**About this exercise:**
In the records below, find each line with "Left" and copy it.

Material for this exercise START

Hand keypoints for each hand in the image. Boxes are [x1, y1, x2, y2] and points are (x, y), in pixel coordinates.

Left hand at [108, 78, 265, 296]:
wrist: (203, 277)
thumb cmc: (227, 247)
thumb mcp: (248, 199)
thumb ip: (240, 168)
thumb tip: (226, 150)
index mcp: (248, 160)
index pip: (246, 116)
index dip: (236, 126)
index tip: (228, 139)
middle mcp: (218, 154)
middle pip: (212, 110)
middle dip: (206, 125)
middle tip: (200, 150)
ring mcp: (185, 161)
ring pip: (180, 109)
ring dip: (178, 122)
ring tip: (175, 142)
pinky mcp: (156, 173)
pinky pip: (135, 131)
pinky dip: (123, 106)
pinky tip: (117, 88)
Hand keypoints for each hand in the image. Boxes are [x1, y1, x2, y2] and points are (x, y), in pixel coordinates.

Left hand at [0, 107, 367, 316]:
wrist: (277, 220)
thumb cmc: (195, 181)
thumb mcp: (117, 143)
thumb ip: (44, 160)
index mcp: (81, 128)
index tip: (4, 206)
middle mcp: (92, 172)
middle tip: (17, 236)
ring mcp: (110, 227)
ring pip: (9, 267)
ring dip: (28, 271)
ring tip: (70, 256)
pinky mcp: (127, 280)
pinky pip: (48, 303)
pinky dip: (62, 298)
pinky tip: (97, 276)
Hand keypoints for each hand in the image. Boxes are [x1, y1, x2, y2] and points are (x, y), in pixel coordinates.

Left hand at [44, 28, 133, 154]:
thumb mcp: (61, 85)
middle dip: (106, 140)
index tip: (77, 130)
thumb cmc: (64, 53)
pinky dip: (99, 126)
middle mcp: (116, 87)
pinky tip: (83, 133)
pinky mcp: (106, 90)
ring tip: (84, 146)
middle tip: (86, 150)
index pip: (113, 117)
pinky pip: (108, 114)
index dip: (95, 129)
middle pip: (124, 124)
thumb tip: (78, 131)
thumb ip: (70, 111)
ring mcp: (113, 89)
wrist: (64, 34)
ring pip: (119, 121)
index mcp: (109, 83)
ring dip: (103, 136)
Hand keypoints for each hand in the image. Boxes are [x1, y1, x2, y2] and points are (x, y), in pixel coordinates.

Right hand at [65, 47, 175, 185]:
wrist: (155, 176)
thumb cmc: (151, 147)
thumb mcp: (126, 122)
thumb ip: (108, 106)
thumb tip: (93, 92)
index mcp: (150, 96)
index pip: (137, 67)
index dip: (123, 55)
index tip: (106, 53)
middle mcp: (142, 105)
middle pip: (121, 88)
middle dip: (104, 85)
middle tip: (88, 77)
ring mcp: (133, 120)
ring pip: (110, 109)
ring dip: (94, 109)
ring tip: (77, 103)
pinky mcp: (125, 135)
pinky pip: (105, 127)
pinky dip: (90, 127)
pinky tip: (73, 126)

Material for this exercise END
Material for this exercise START

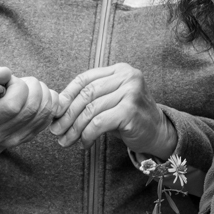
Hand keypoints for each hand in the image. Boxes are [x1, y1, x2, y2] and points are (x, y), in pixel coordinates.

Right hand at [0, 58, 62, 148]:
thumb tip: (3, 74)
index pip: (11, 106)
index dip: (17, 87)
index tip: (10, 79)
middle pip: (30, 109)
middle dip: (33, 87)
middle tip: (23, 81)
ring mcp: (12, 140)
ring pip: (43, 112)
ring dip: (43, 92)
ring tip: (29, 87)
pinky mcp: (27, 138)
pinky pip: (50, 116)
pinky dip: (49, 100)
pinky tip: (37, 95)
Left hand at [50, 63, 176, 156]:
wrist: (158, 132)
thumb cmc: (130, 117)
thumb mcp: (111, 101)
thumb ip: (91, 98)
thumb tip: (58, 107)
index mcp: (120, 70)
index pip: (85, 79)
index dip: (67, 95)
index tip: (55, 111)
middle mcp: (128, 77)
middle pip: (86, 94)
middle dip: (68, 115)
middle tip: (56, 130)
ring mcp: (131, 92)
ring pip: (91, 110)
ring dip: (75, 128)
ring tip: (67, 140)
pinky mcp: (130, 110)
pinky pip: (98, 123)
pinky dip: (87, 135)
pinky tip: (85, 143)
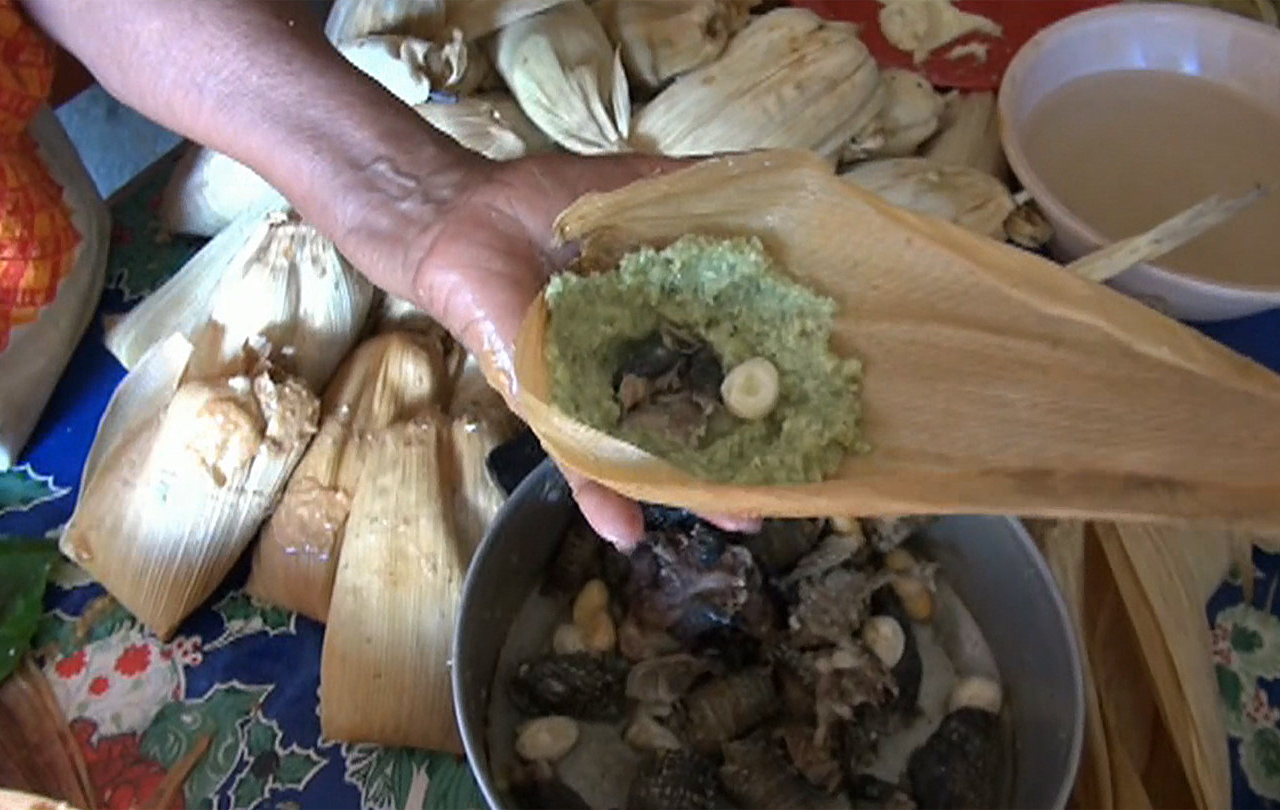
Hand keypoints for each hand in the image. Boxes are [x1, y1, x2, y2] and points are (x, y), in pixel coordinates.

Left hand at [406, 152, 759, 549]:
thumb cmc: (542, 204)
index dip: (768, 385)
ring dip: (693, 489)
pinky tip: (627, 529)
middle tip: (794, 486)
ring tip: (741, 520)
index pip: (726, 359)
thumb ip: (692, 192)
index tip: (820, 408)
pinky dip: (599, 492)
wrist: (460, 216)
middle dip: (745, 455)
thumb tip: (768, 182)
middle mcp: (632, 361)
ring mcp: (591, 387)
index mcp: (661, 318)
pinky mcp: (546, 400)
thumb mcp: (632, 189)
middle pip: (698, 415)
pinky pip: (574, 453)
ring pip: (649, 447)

Material for this exercise END
Material for this exercise START

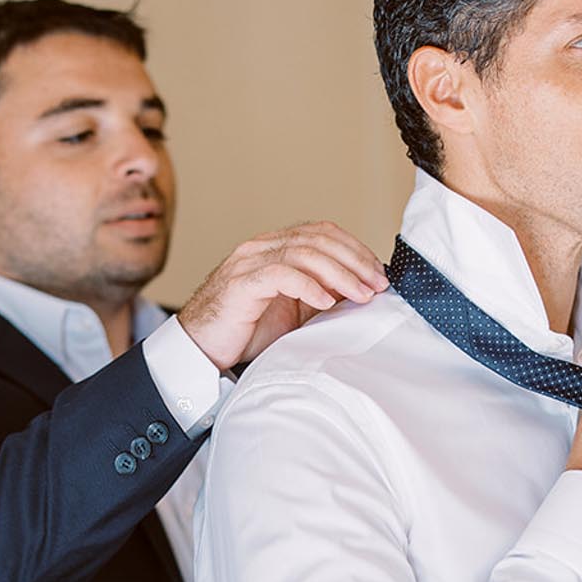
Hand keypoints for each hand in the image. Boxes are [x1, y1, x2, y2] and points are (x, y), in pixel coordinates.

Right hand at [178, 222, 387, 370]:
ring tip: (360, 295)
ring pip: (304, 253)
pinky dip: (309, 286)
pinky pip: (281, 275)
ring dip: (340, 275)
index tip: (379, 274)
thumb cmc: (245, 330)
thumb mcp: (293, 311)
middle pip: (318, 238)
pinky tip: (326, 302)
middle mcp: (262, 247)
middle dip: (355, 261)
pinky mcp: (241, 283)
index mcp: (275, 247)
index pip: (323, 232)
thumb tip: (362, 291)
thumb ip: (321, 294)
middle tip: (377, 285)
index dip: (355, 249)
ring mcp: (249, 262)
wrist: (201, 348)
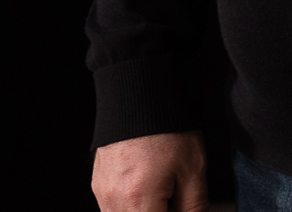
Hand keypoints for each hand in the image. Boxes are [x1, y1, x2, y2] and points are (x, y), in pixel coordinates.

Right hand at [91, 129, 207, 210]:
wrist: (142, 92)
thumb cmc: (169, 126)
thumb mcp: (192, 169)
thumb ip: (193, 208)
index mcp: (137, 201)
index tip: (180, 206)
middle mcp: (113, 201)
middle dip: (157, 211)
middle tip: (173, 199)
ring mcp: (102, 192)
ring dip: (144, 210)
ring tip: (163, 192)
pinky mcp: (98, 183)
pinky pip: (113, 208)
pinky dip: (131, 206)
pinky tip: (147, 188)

Material for this exercise END

**Answer below:**
Left hand at [108, 78, 265, 296]:
Left hand at [0, 107, 367, 316]:
Left hand at [44, 28, 133, 154]:
Left hand at [50, 63, 176, 156]:
Left hand at [406, 152, 759, 549]:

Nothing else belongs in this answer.